Records for the exercise:
BEGIN

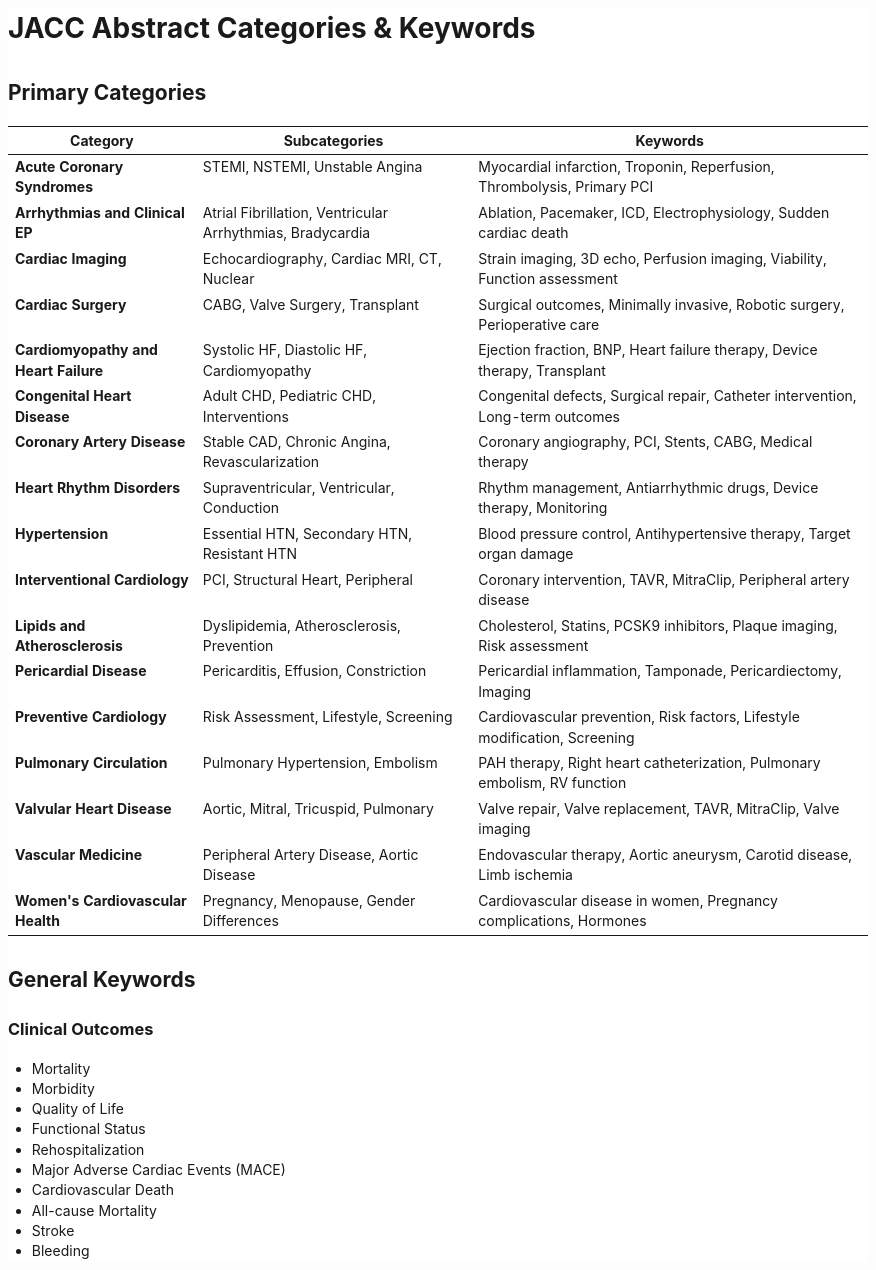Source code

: # JACC Abstract Categories & Keywords

## Primary Categories

| Category | Subcategories | Keywords |
|----------|---------------|----------|
| **Acute Coronary Syndromes** | STEMI, NSTEMI, Unstable Angina | Myocardial infarction, Troponin, Reperfusion, Thrombolysis, Primary PCI |
| **Arrhythmias and Clinical EP** | Atrial Fibrillation, Ventricular Arrhythmias, Bradycardia | Ablation, Pacemaker, ICD, Electrophysiology, Sudden cardiac death |
| **Cardiac Imaging** | Echocardiography, Cardiac MRI, CT, Nuclear | Strain imaging, 3D echo, Perfusion imaging, Viability, Function assessment |
| **Cardiac Surgery** | CABG, Valve Surgery, Transplant | Surgical outcomes, Minimally invasive, Robotic surgery, Perioperative care |
| **Cardiomyopathy and Heart Failure** | Systolic HF, Diastolic HF, Cardiomyopathy | Ejection fraction, BNP, Heart failure therapy, Device therapy, Transplant |
| **Congenital Heart Disease** | Adult CHD, Pediatric CHD, Interventions | Congenital defects, Surgical repair, Catheter intervention, Long-term outcomes |
| **Coronary Artery Disease** | Stable CAD, Chronic Angina, Revascularization | Coronary angiography, PCI, Stents, CABG, Medical therapy |
| **Heart Rhythm Disorders** | Supraventricular, Ventricular, Conduction | Rhythm management, Antiarrhythmic drugs, Device therapy, Monitoring |
| **Hypertension** | Essential HTN, Secondary HTN, Resistant HTN | Blood pressure control, Antihypertensive therapy, Target organ damage |
| **Interventional Cardiology** | PCI, Structural Heart, Peripheral | Coronary intervention, TAVR, MitraClip, Peripheral artery disease |
| **Lipids and Atherosclerosis** | Dyslipidemia, Atherosclerosis, Prevention | Cholesterol, Statins, PCSK9 inhibitors, Plaque imaging, Risk assessment |
| **Pericardial Disease** | Pericarditis, Effusion, Constriction | Pericardial inflammation, Tamponade, Pericardiectomy, Imaging |
| **Preventive Cardiology** | Risk Assessment, Lifestyle, Screening | Cardiovascular prevention, Risk factors, Lifestyle modification, Screening |
| **Pulmonary Circulation** | Pulmonary Hypertension, Embolism | PAH therapy, Right heart catheterization, Pulmonary embolism, RV function |
| **Valvular Heart Disease** | Aortic, Mitral, Tricuspid, Pulmonary | Valve repair, Valve replacement, TAVR, MitraClip, Valve imaging |
| **Vascular Medicine** | Peripheral Artery Disease, Aortic Disease | Endovascular therapy, Aortic aneurysm, Carotid disease, Limb ischemia |
| **Women's Cardiovascular Health** | Pregnancy, Menopause, Gender Differences | Cardiovascular disease in women, Pregnancy complications, Hormones |

## General Keywords

### Clinical Outcomes
- Mortality
- Morbidity
- Quality of Life
- Functional Status
- Rehospitalization
- Major Adverse Cardiac Events (MACE)
- Cardiovascular Death
- All-cause Mortality
- Stroke
- Bleeding
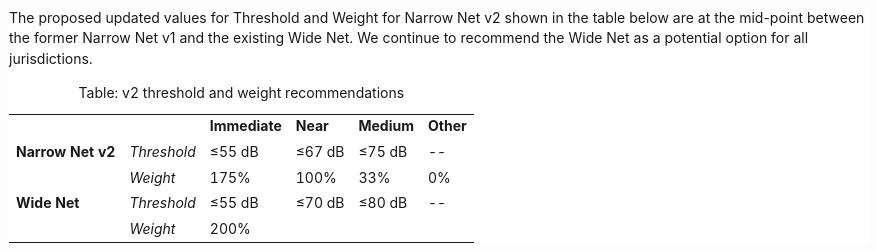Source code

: The proposed updated values for Threshold and Weight for Narrow Net v2 shown in the table below are at the mid-point between the former Narrow Net v1 and the existing Wide Net. We continue to recommend the Wide Net as a potential option for all jurisdictions. 

<table>
 <caption>Table: v2 threshold and weight recommendations</caption>
  <tr>
   <td>
   </td>
   <td>
   </td>
   <td><strong>Immediate</strong>
   </td>
   <td><strong>Near</strong>
   </td>
   <td><strong>Medium</strong>
   </td>
   <td><strong>Other</strong>
   </td>
  </tr>
  <tr>
   <td rowspan="2" ><strong>Narrow Net v2</strong>
   </td>
   <td><em>Threshold</em>
   </td>
   <td>≤55 dB
   </td>
   <td>≤67 dB
   </td>
   <td>≤75 dB
   </td>
   <td>--
   </td>
  </tr>
  <tr>
   <td><em>Weight</em>
   </td>
   <td>175%
   </td>
   <td>100%
   </td>
   <td>33%
   </td>
   <td>0%
   </td>
  </tr>
  <tr>
   <td rowspan="2" ><strong>Wide Net</strong>
   </td>
   <td><em>Threshold</em>
   </td>
   <td>≤55 dB
   </td>
   <td>≤70 dB
   </td>
   <td>≤80 dB
   </td>
   <td>--
   </td>
  </tr>
  <tr>
   <td><em>Weight</em>
   </td>
   <td>200%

END

Task item: Reproduce word for word the lines from the one containing "## General Keywords" up to and including the one containing "for all jurisdictions.", leaving out the pictures.

The completed task:
## General Keywords

### Clinical Outcomes
- Mortality
- Morbidity
- Quality of Life
- Functional Status
- Rehospitalization
- Major Adverse Cardiac Events (MACE)
- Cardiovascular Death
- All-cause Mortality
- Stroke
- Bleeding
Source code

: The proposed updated values for Threshold and Weight for Narrow Net v2 shown in the table below are at the mid-point between the former Narrow Net v1 and the existing Wide Net. We continue to recommend the Wide Net as a potential option for all jurisdictions. 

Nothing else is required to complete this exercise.